The episode starts with a simple premise: Vulcan security officer Tuvok begins to experience a mental breakdown, and once he realizes that the cause is likely a suppressed memory, he invites Captain Janeway (a trusted friend and mentor) to mind-meld with him. The goal of the meld is to discover what the suppressed memory is, effectively restoring Tuvok’s mind back to him. All of this serves as a fun excuse to revisit Captain Sulu and the USS Excelsior and served as a very “meta” way to ring in Star Trek’s 30th anniversary as a franchise.

Interestingly, while this Voyager episode brought us back to the world of Star Trek VI: The Undiscovered Country, it wouldn’t have happened if not for the movie that came after it. Star Trek: Generations had Tuvok actor Tim Russ as a Starfleet officer on the Excelsior-class USS Enterprise-B.

Despite this being a different character that happened to look exactly like Tuvok, this appearance likely served as the inspiration to have Tuvok retroactively serve aboard the USS Excelsior.

George Takei in Star Trek VI: The Undiscovered Country
Kate Mulgrew, George Takei, and Tim Russ in “Flashback”

If you enjoyed The Undiscovered Country, the Star Trek: Voyager episode “Flashback” is a must-watch ep because it fills in many fun details, including the fact that a thoughtful Tuvok introduced the tea-loving Captain Sulu to a special Vulcan tea, prompting Captain Janeway to sarcastically note how Tuvok never brings her tea.

The bulk of the flashback plot revolves around showing us how Sulu attempted to rescue Captain Kirk and Doctor McCoy before they were sentenced to the brutal Klingon penal colony of Rura Penthe.

Interestingly, while this Voyager episode brought us back to the world of Star Trek VI: The Undiscovered Country, it wouldn’t have happened if not for the movie that came after it.

Sulu’s solution is as simple as it is bold: in classic Star Trek fashion, he plans to head to the colony by sneaking through a nebula, but he is nearly foiled when he runs into a Klingon battlecruiser captained by Kirk’s old nemesis, Kang.
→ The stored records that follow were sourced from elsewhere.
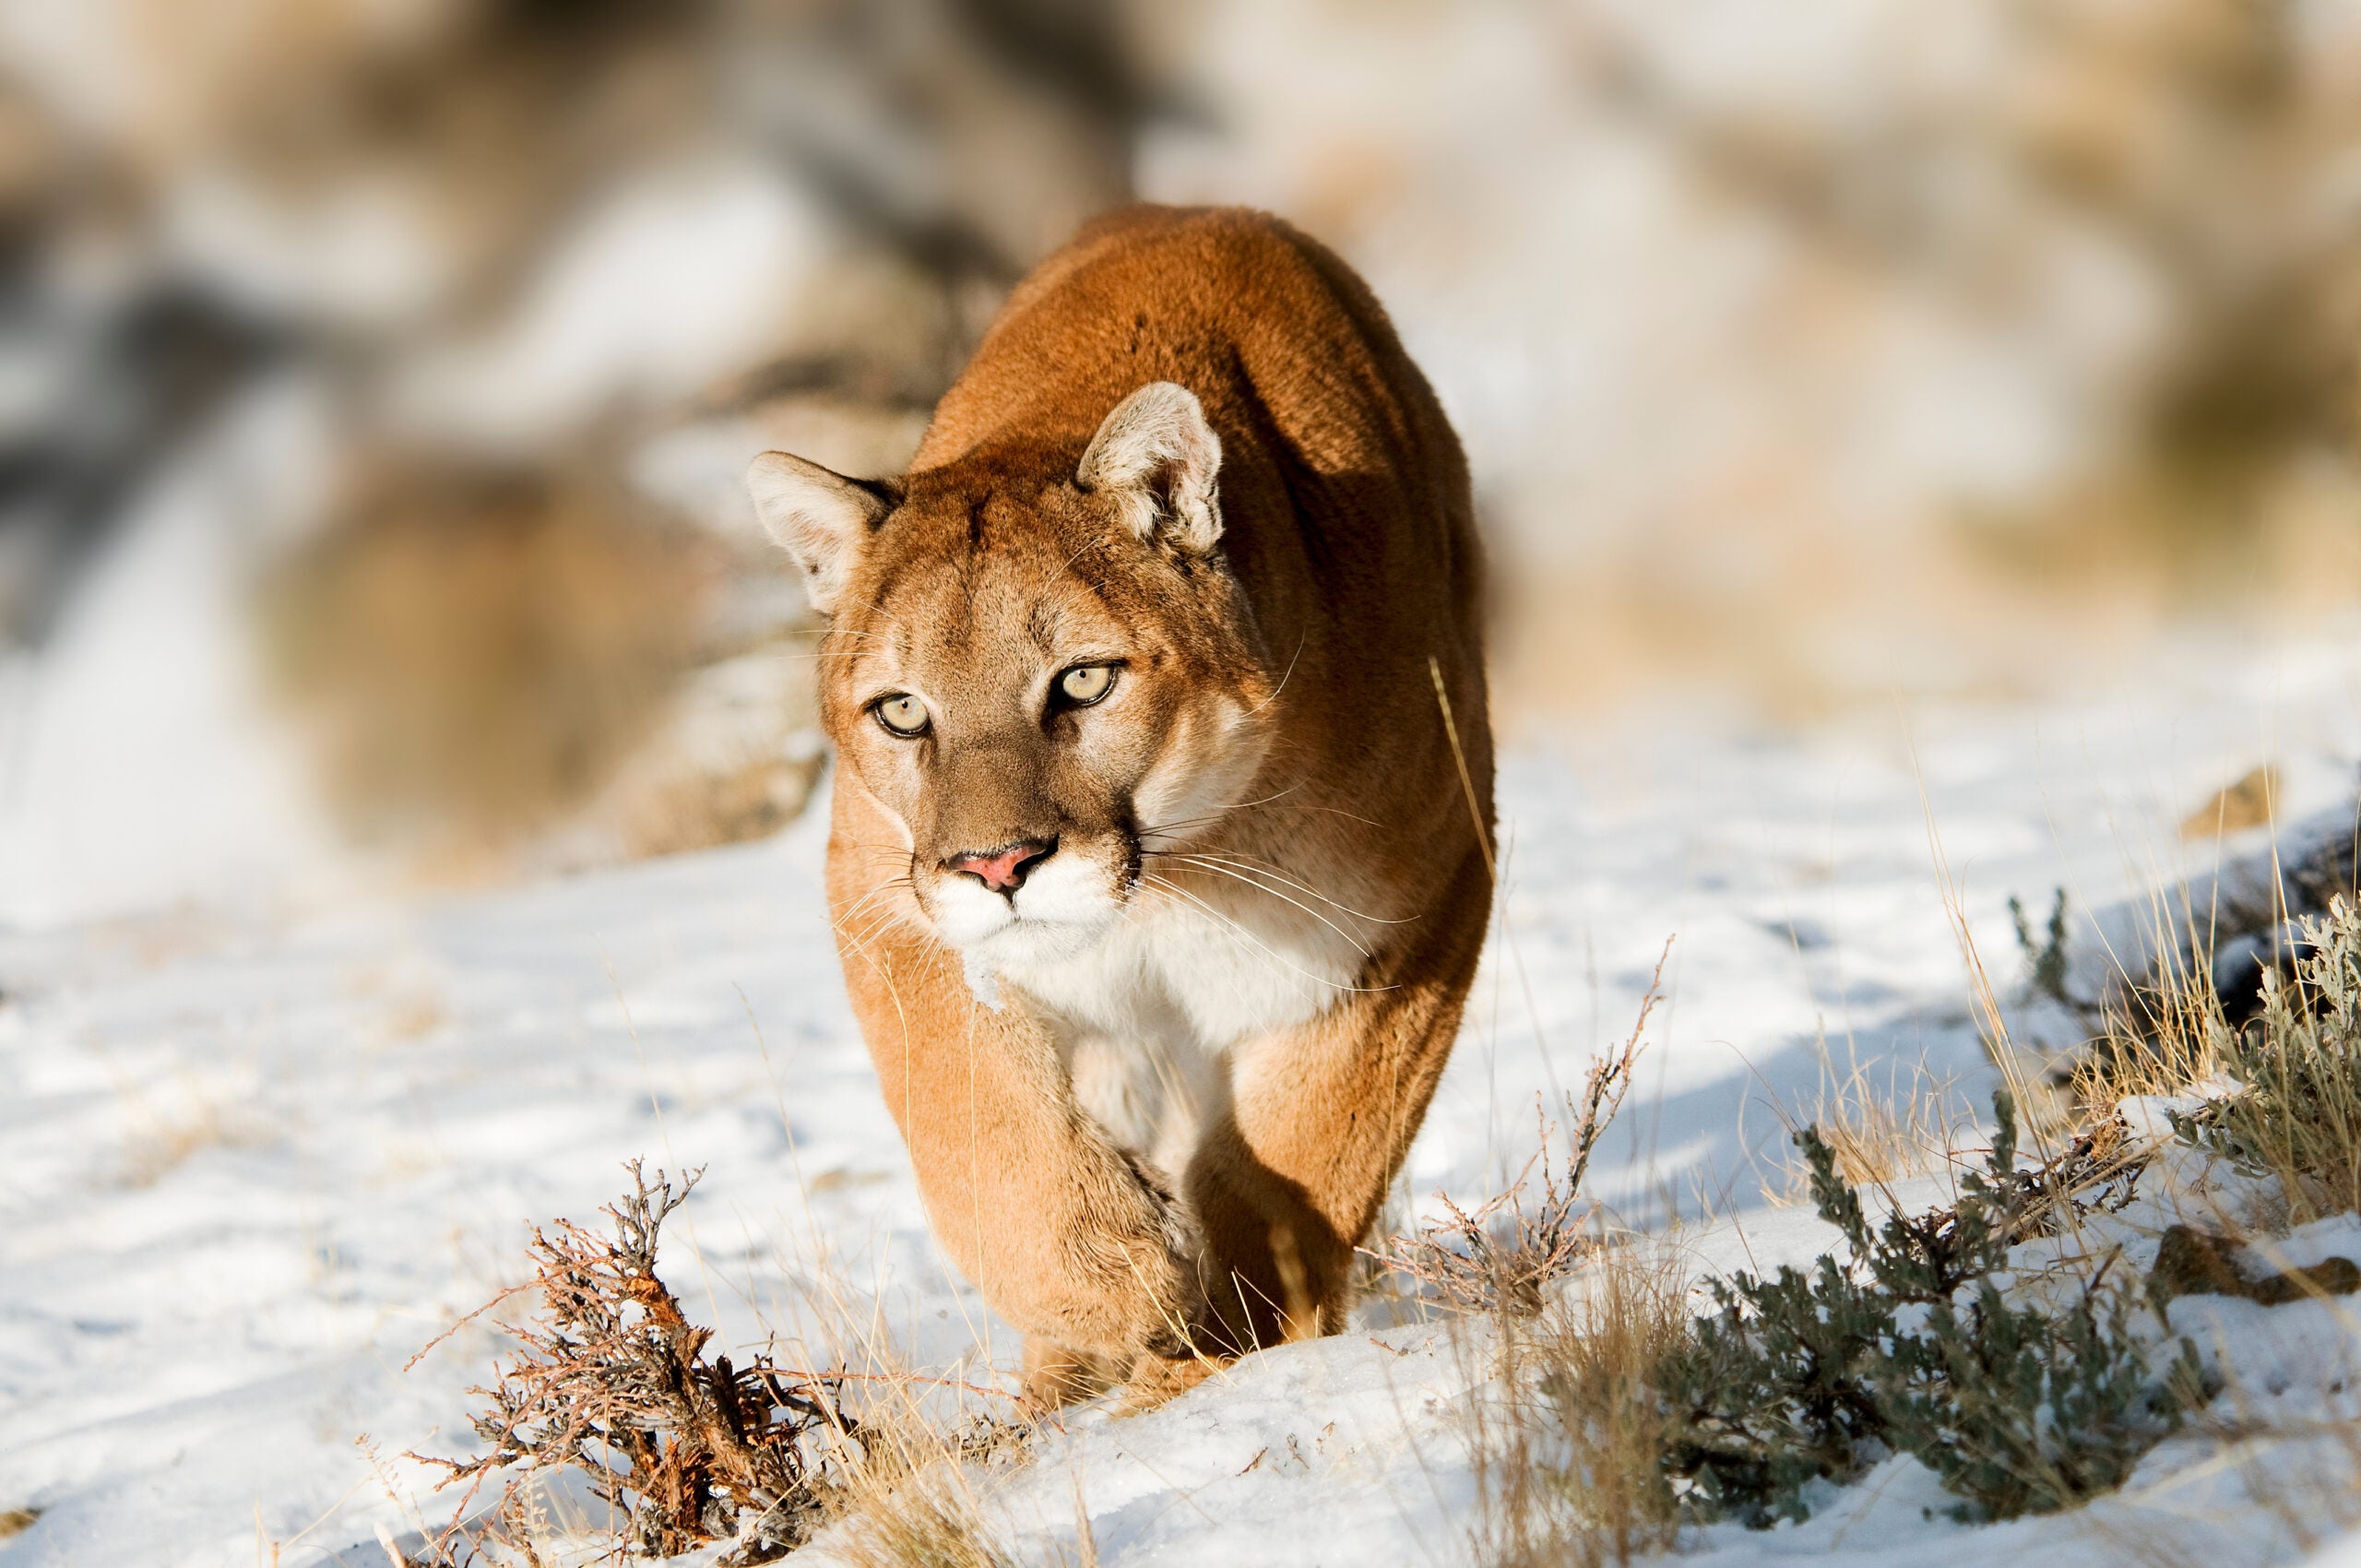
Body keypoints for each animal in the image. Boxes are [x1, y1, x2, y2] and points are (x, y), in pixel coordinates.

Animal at [745, 204, 1492, 1408]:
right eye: (902, 712)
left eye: (1084, 681)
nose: (997, 866)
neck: (1173, 880)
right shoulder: (885, 899)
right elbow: (983, 1135)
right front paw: (1118, 1290)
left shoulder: (1419, 900)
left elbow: (1311, 1141)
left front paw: (1239, 1333)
Sulu defeats Kang but is, in turn, rebuffed by Klingon forces and unable to rescue Kirk, who (with the help of Spock) made his own escape from the penal colony.

Michael Ansara as Kang in “Flashback”

Meanwhile, Tuvok discovered that what was really affecting his mind was a virus that got passed to him from a dying Excelsior crewman, and the virus disguises itself as a traumatic memory.
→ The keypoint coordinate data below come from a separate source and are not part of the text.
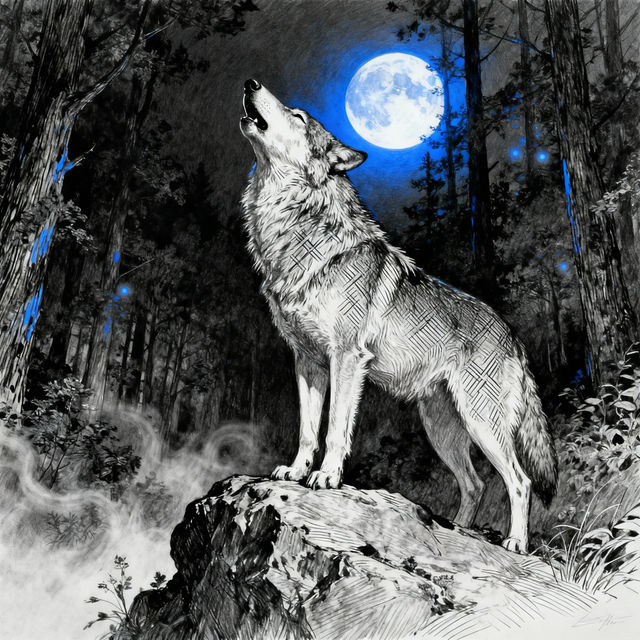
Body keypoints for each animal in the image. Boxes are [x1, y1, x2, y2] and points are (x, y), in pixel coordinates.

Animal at [239, 78, 557, 552]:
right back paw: (457, 533)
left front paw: (326, 477)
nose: (250, 83)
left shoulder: (347, 358)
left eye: (297, 116)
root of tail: (513, 337)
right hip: (442, 430)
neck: (301, 235)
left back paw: (516, 543)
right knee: (476, 484)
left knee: (519, 481)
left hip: (482, 425)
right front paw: (295, 472)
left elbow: (335, 428)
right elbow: (307, 429)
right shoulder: (308, 362)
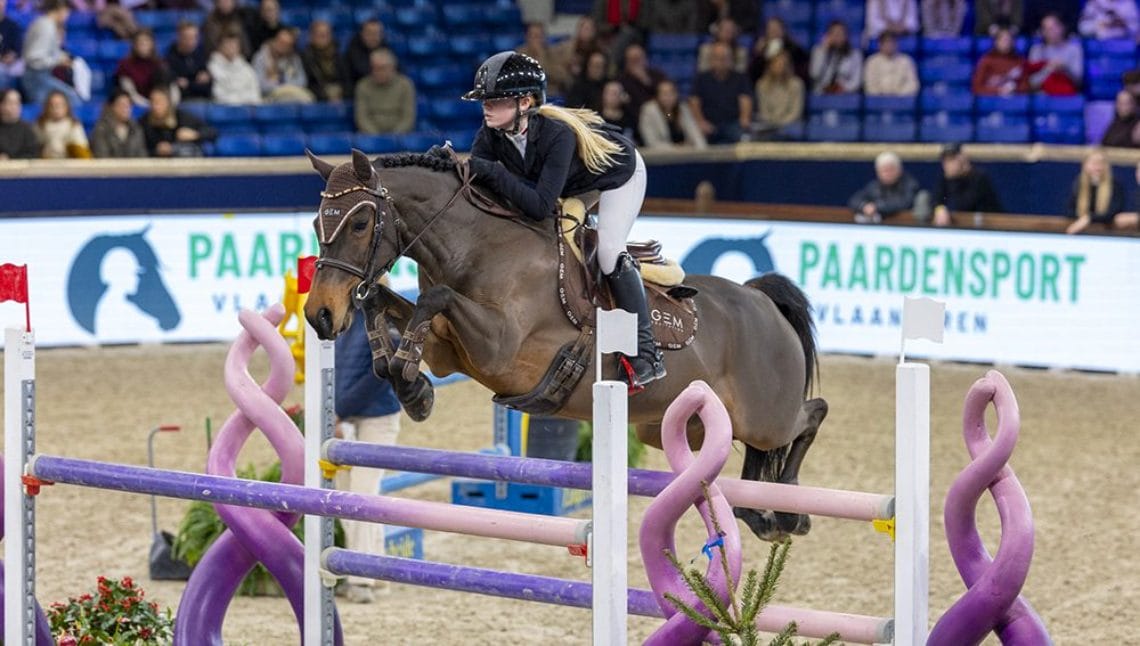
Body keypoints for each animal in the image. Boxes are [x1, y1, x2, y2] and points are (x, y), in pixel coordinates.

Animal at [302, 149, 829, 541]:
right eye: (316, 224)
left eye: (360, 224)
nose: (319, 314)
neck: (479, 247)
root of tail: (760, 300)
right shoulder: (449, 351)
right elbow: (388, 306)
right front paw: (410, 386)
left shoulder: (499, 348)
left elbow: (434, 297)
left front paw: (412, 387)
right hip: (673, 427)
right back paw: (760, 512)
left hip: (766, 416)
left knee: (809, 415)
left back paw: (790, 512)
Returning Star Trek Actors

Fortunately, Star Trek fans got to experience nothing but good memories with this episode, especially because it brought so many actors back to their original characters. In addition to the return of Takei’s Sulu and Kang’s Michael Ansara, we also saw Grace Lee Whitney return as Janice Rand.

Jeremy Roberts also returned to play Dimitri Valtane, a minor character now given a tragic backstory as someone infected with a freaky alien virus and who later dies when a panel explodes during a skirmish with the Klingons.
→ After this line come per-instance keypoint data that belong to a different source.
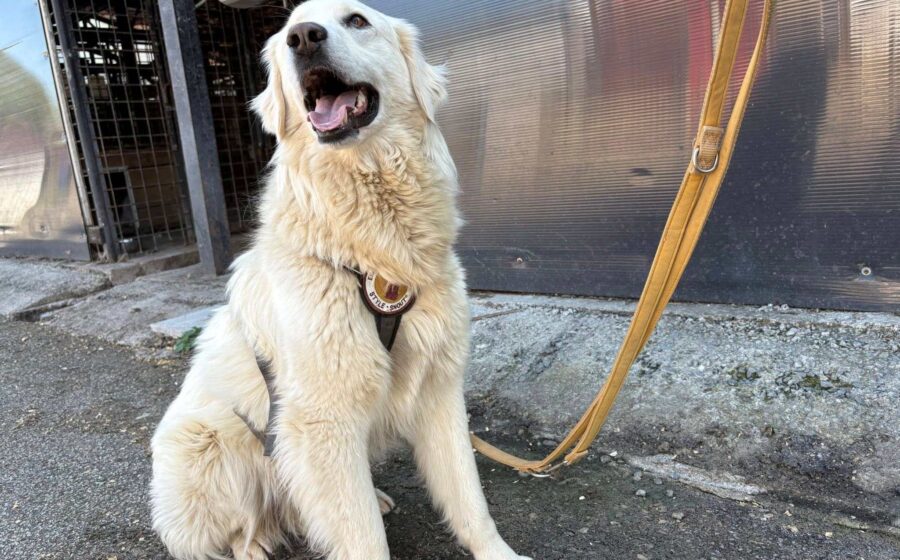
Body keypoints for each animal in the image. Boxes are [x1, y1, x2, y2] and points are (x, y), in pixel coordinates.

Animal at [150, 1, 533, 559]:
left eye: (356, 21)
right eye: (288, 32)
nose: (304, 38)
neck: (374, 250)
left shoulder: (439, 391)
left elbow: (469, 498)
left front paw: (496, 552)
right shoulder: (323, 419)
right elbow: (363, 538)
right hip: (209, 443)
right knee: (240, 528)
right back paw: (254, 546)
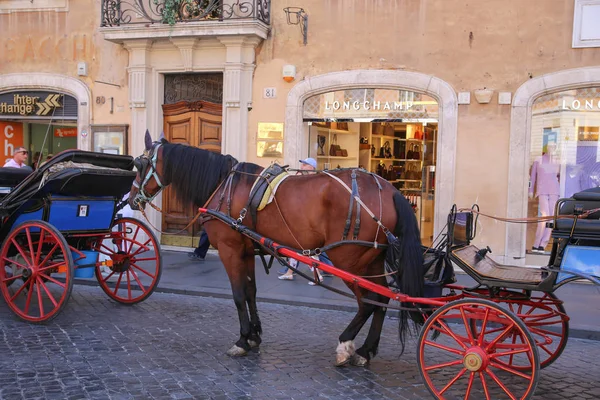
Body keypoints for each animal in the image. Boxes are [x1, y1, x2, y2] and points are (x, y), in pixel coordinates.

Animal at [129, 131, 424, 366]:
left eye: (139, 164)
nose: (132, 200)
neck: (223, 186)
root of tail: (389, 189)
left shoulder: (229, 248)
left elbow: (238, 294)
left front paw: (242, 340)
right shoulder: (247, 250)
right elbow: (251, 292)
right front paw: (254, 336)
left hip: (348, 259)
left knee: (368, 301)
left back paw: (346, 344)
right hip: (371, 258)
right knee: (381, 299)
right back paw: (366, 350)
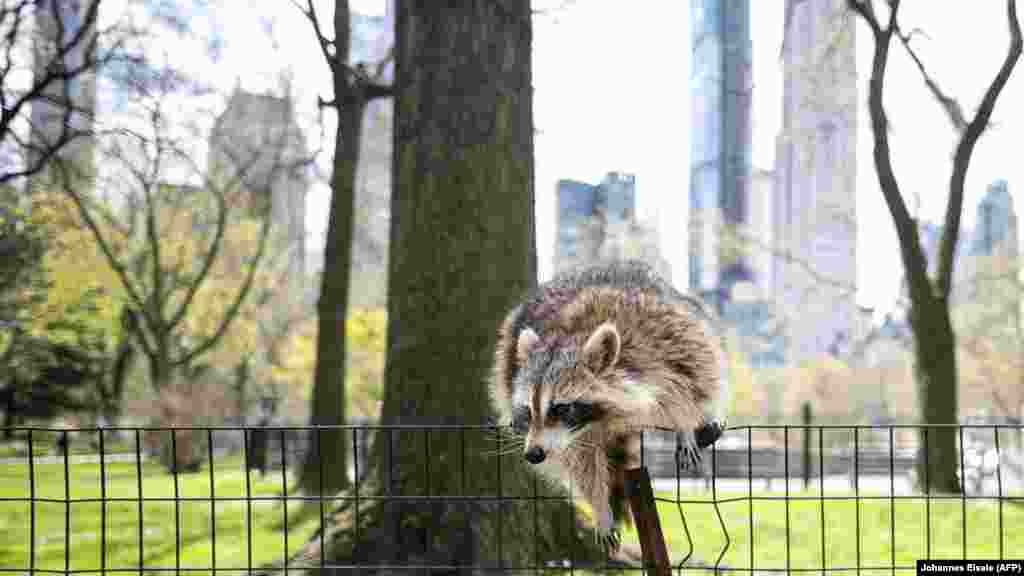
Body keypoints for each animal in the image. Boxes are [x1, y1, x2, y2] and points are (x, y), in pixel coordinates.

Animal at [489, 259, 724, 541]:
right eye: (527, 409)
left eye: (560, 408)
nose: (533, 454)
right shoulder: (573, 436)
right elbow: (580, 461)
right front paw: (599, 506)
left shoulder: (664, 338)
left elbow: (690, 377)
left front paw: (684, 422)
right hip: (507, 357)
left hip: (687, 312)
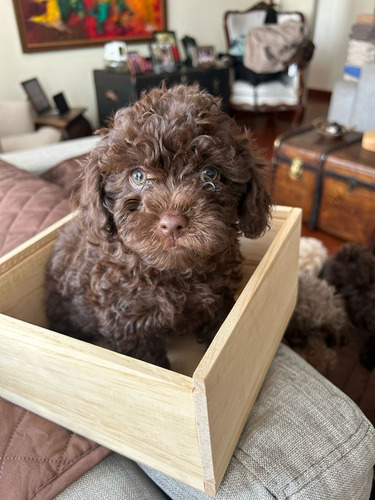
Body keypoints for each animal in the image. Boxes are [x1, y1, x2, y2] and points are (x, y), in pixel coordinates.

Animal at [45, 84, 272, 368]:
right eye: (138, 176)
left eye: (210, 174)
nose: (172, 223)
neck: (173, 272)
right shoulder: (130, 323)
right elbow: (146, 357)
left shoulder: (219, 299)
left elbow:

Ultimately, the Star Trek: Voyager episode “Flashback” impresses on all fronts, bringing with it an ambitious crossover story, stellar actors, and immaculately-recreated sets. There’s quite literally something here for all Star Trek fans, and the ep is a worthy celebration of the franchise’s 30th anniversary.

In fact, the only downside to watching it is that you’ll feel tempted to binge-watch all the eps and movies it manages to reference, and no amount of mind-melding can remove that temptation from your mind.